**Task to complete**
Exclude the pictures and transcribe the rest of the data below exactly.
○ ○ ○ ○
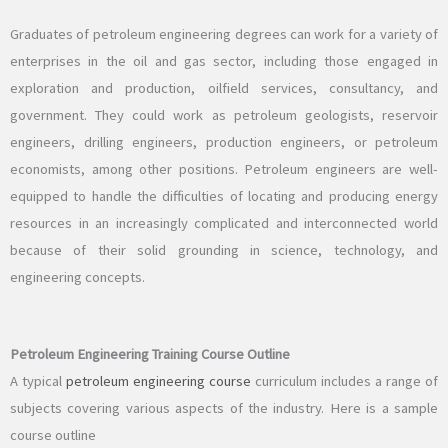
Graduates of petroleum engineering degrees can work for a variety of
enterprises in the oil and gas sector, including those engaged in
exploration and production, oilfield services, consultancy, and
government. They could work as petroleum geologists, reservoir
engineers, drilling engineers, production engineers, or petroleum
economists, among other positions. Petroleum engineers are well-
equipped to handle the difficulties of locating and producing energy
resources in an increasingly complicated and interconnected world
because of their solid grounding in science, technology, and
engineering concepts.
Petroleum Engineering Training Course Outline
A typical
petroleum engineering course
curriculum includes a range of
subjects covering various aspects of the industry. Here is a sample
course outline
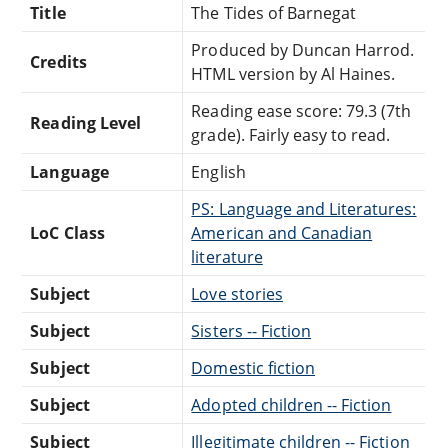
Title
The Tides of Barnegat
Produced by Duncan Harrod.
Credits
HTML version by Al Haines.
Reading ease score: 79.3 (7th
Reading Level
grade). Fairly easy to read.
Language
English
PS: Language and Literatures:
LoC Class
American and Canadian
literature
Subject
Love stories
Subject
Sisters -- Fiction
Subject
Domestic fiction
Subject
Adopted children -- Fiction
Subject
Illegitimate children -- Fiction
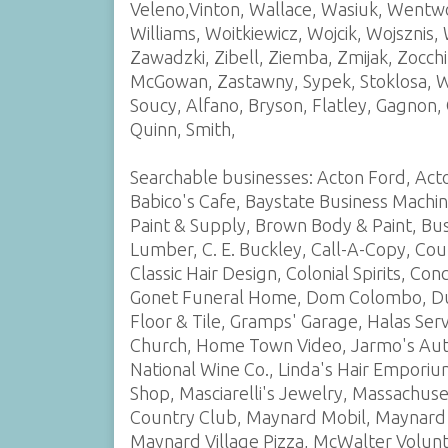
Veleno,Vinton, Wallace, Wasiuk, Wentwo
Williams, Woitkiewicz, Wojcik, Wojsznis,
Zawadzki, Zibell, Ziemba, Zmijak, Zocc
McGowan, Zastawny, Sypek, Stoklosa, Wl
Soucy, Alfano, Bryson, Flatley, Gagnon
Quinn, Smith,
Searchable businesses: Acton Ford, Act
Babico's Cafe, Baystate Business Machi
Paint & Supply, Brown Body & Paint, Bu
Lumber, C. E. Buckley, Call-A-Copy, Cou
Classic Hair Design, Colonial Spirits, Co
Gonet Funeral Home, Dom Colombo, Dunn
Floor & Tile, Gramps' Garage, Halas Ser
Church, Home Town Video, Jarmo's Auto
National Wine Co., Linda's Hair Emporiu
Shop, Masciarelli's Jewelry, Massachus
Country Club, Maynard Mobil, Maynard
Maynard Village Pizza, McWalter Volunt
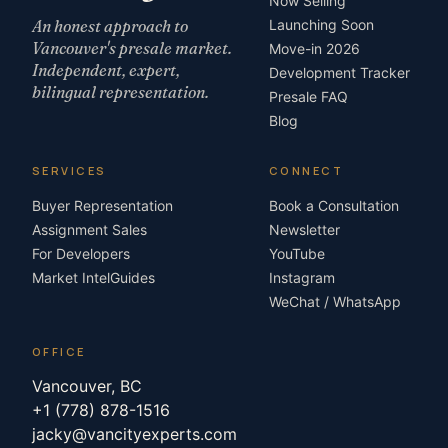
Now Selling
An honest approach to
Launching Soon
Vancouver's presale market.
Move-in 2026
Independent, expert,
Development Tracker
bilingual representation.
Presale FAQ
Blog
SERVICES
CONNECT
Buyer Representation
Book a Consultation
Assignment Sales
Newsletter
For Developers
YouTube
Market Intel
Guides
Instagram
WeChat / WhatsApp
OFFICE
Vancouver, BC
+1 (778) 878-1516
jacky@vancityexperts.com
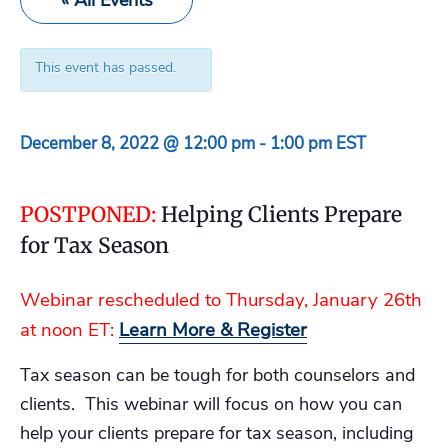
« All Events
This event has passed.
December 8, 2022 @ 12:00 pm
-
1:00 pm
EST
POSTPONED:
Helping Clients Prepare
for Tax Season
Webinar rescheduled to Thursday, January 26th
at noon ET:
Learn More & Register
Tax season can be tough for both counselors and
clients. This webinar will focus on how you can
help your clients prepare for tax season, including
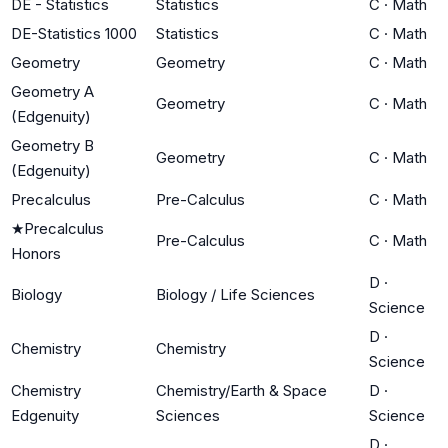
DE - Statistics
Statistics
C
·
Math
DE-Statistics 1000
Statistics
C
·
Math
Geometry
Geometry
C
·
Math
Geometry A
Geometry
C
·
Math
(Edgenuity)
Geometry B
Geometry
C
·
Math
(Edgenuity)
Precalculus
Pre-Calculus
C
·
Math
★
Precalculus
Pre-Calculus
C
·
Math
Honors
D
·
Biology
Biology / Life Sciences
Science
D
·
Chemistry
Chemistry
Science
Chemistry
Chemistry/Earth & Space
D
·
Edgenuity
Sciences
Science
D
·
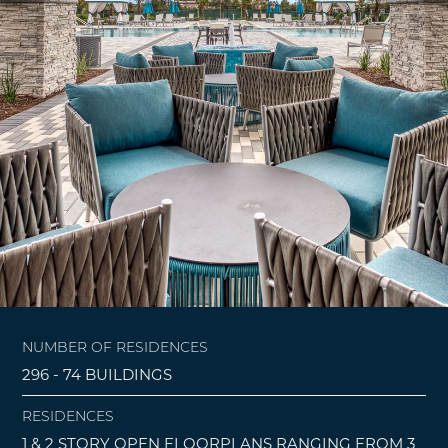
NUMBER OF RESIDENCES
296 - 74 BUILDINGS
RESIDENCES
1 & 2 STORY OPEN FLOORPLANS RANGING FROM 3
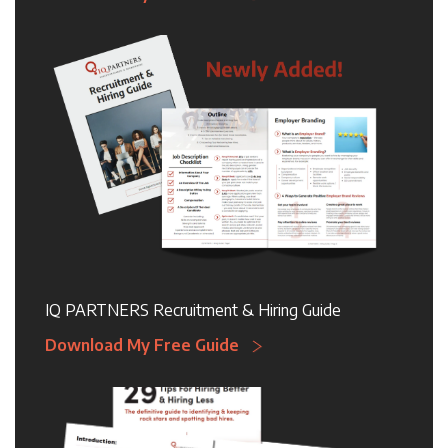
IQ PARTNERS Recruitment & Hiring Guide
Download My Free Guide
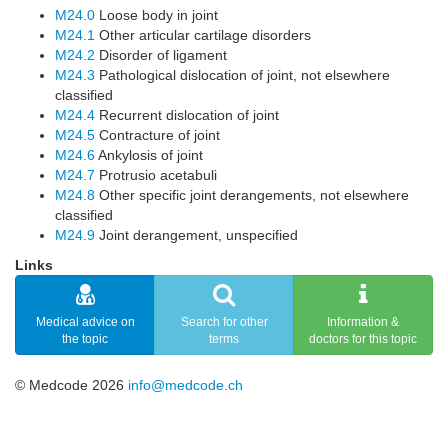
M24.0
Loose body in joint
M24.1
Other articular cartilage disorders
M24.2
Disorder of ligament
M24.3
Pathological dislocation of joint, not elsewhere
classified
M24.4
Recurrent dislocation of joint
M24.5
Contracture of joint
M24.6
Ankylosis of joint
M24.7
Protrusio acetabuli
M24.8
Other specific joint derangements, not elsewhere
classified
M24.9
Joint derangement, unspecified
Links
Medical advice on
Search for other
Information &
the topic
terms
doctors for this topic
© Medcode 2026
info@medcode.ch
○ ○ ○ ○
**Answer space**
Graduates of petroleum engineering degrees can work for a variety of
enterprises in the oil and gas sector, including those engaged in
exploration and production, oilfield services, consultancy, and
government. They could work as petroleum geologists, reservoir
engineers, drilling engineers, production engineers, or petroleum
economists, among other positions. Petroleum engineers are well-
equipped to handle the difficulties of locating and producing energy
resources in an increasingly complicated and interconnected world
because of their solid grounding in science, technology, and
engineering concepts.
Petroleum Engineering Training Course Outline
A typical
petroleum engineering course
curriculum includes a range of
subjects covering various aspects of the industry. Here is a sample
course outline
Title
The Tides of Barnegat
Produced by Duncan Harrod.
Credits
HTML version by Al Haines.
Reading ease score: 79.3 (7th
Reading Level
grade). Fairly easy to read.
Language
English
PS: Language and Literatures:
LoC Class
American and Canadian
literature
Subject
Love stories
Subject
Sisters -- Fiction
Subject
Domestic fiction
Subject
Adopted children -- Fiction
Subject
Illegitimate children -- Fiction
Veleno,Vinton, Wallace, Wasiuk, Wentwo
Williams, Woitkiewicz, Wojcik, Wojsznis,
Zawadzki, Zibell, Ziemba, Zmijak, Zocc
McGowan, Zastawny, Sypek, Stoklosa, Wl
Soucy, Alfano, Bryson, Flatley, Gagnon
Quinn, Smith,
Searchable businesses: Acton Ford, Act
Babico's Cafe, Baystate Business Machi
Paint & Supply, Brown Body & Paint, Bu
Lumber, C. E. Buckley, Call-A-Copy, Cou
Classic Hair Design, Colonial Spirits, Co
Gonet Funeral Home, Dom Colombo, Dunn
Floor & Tile, Gramps' Garage, Halas Ser
Church, Home Town Video, Jarmo's Auto
National Wine Co., Linda's Hair Emporiu
Shop, Masciarelli's Jewelry, Massachus
Country Club, Maynard Mobil, Maynard
Maynard Village Pizza, McWalter Volunt
Now Selling
An honest approach to
Launching Soon
Vancouver's presale market.
Move-in 2026
Independent, expert,
Development Tracker
bilingual representation.
Presale FAQ
Blog
SERVICES
CONNECT
Buyer Representation
Book a Consultation
Assignment Sales
Newsletter
For Developers
YouTube
Market Intel
Guides
Instagram
WeChat / WhatsApp
OFFICE
Vancouver, BC
+1 (778) 878-1516
jacky@vancityexperts.com
« All Events
This event has passed.
December 8, 2022 @ 12:00 pm
-
1:00 pm
EST
POSTPONED:
Helping Clients Prepare
for Tax Season
Webinar rescheduled to Thursday, January 26th
at noon ET:
Learn More & Register
Tax season can be tough for both counselors and
clients. This webinar will focus on how you can
help your clients prepare for tax season, including
DE - Statistics
Statistics
C
·
Math
DE-Statistics 1000
Statistics
C
·
Math
Geometry
Geometry
C
·
Math
Geometry A
Geometry
C
·
Math
(Edgenuity)
Geometry B
Geometry
C
·
Math
(Edgenuity)
Precalculus
Pre-Calculus
C
·
Math
★
Precalculus
Pre-Calculus
C
·
Math
Honors
D
·
Biology
Biology / Life Sciences
Science
D
·
Chemistry
Chemistry
Science
Chemistry
Chemistry/Earth & Space
D
·
Edgenuity
Sciences
Science
D
·
NUMBER OF RESIDENCES
296 - 74 BUILDINGS
RESIDENCES
1 & 2 STORY OPEN FLOORPLANS RANGING FROM 3
IQ PARTNERS Recruitment & Hiring Guide
Download My Free Guide
M24.0
Loose body in joint
M24.1
Other articular cartilage disorders
M24.2
Disorder of ligament
M24.3
Pathological dislocation of joint, not elsewhere
classified
M24.4
Recurrent dislocation of joint
M24.5
Contracture of joint
M24.6
Ankylosis of joint
M24.7
Protrusio acetabuli
M24.8
Other specific joint derangements, not elsewhere
classified
M24.9
Joint derangement, unspecified
Links
Medical advice on
Search for other
Information &
the topic
terms
doctors for this topic
© Medcode 2026
info@medcode.ch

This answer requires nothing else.